Current Progress & Available Features: Memory Saving: reported here See Issue https://github.com/Trenza1ore/sb3-extra-buffers/issues/1

Motivation: Reinforcement Learning is quite memory-hungry due to massive buffer sizes, so let's try to tackle it by not storing raw frame buffers in full np.float32 or np.uint8 directly and find something smaller instead. For any input data that are sparse and containing large contiguous region of repeating values, lossless compression techniques can be applied to reduce memory footprint.

Applicable Input Types:

  • Semantic Segmentation masks (1 color channel)
  • Color Palette game frames from retro video games
  • Grayscale observations
  • RGB (Color) observations
  • For noisy input with a lot of variation (mostly RGB), using gzip1 or igzip0 is recommended, run-length encoding won't work as great and can potentially even increase memory usage.

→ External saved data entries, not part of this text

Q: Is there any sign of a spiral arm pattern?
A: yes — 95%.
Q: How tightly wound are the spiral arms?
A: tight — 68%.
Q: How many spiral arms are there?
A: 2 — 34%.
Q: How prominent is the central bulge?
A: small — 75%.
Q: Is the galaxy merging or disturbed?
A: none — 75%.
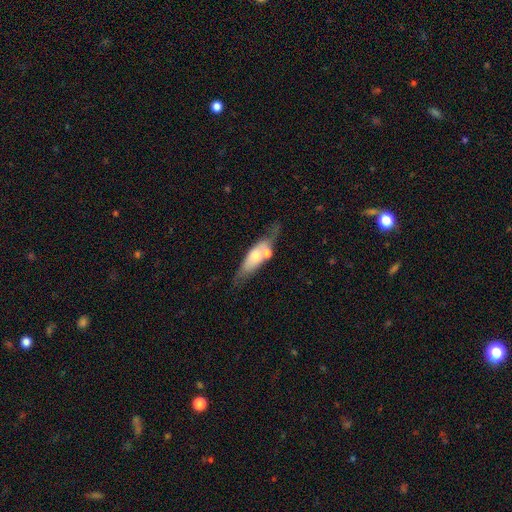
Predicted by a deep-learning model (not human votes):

Implemented Compression Methods:

  • rle Vectorized Run-Length Encoding for compression.
  • rle-jit JIT-compiled version of rle, uses numba library.
  • gzip Gzip compression via gzip.
  • igzip Intel accelerated variant via isal.igzip, uses python-isal library.
  • none No compression other than casting to elem_type and storing as bytes.
  • gzip supports 0-9 compress levels, 0 is no compression, 1 is least compression
  • igzip supports 0-3 compress levels, 0 is least compression
  • Shorthands are supported, i.e. igzip3 = igzip at level 3

Installation

Install via PyPI:

pip install "sb3-extra-buffers[fast,extra]"

Other install options:

pip install "sb3-extra-buffers"          # only installs minimum requirements
pip install "sb3-extra-buffers[extra]"   # installs extra dependencies for SB3
pip install "sb3-extra-buffers[fast]"    # installs python-isal and numba
pip install "sb3-extra-buffers[isal]"    # only installs python-isal
pip install "sb3-extra-buffers[numba]"   # only installs numba
pip install "sb3-extra-buffers[vizdoom]" # installs vizdoom

Example Usage

from stable_baselines3 import PPO
from stable_baselines3.common.utils import get_linear_fn
from stable_baselines3.common.callbacks import EvalCallback
from sb3_extra_buffers.compressed import CompressedRolloutBuffer, find_buffer_dtypes
from sb3_extra_buffers.training_utils.atari import make_env

ATARI_GAME = "MsPacmanNoFrameskip-v4"

if __name__ == "__main__":
    # Get the most suitable dtypes for CompressedRolloutBuffer to use
    obs = make_env(env_id=ATARI_GAME, n_envs=1, framestack=4).observation_space
    compression = "rle-jit"  # or use "igzip1" since it's relatively noisy
    buffer_dtypes = find_buffer_dtypes(obs_shape=obs.shape, elem_dtype=obs.dtype, compression_method=compression)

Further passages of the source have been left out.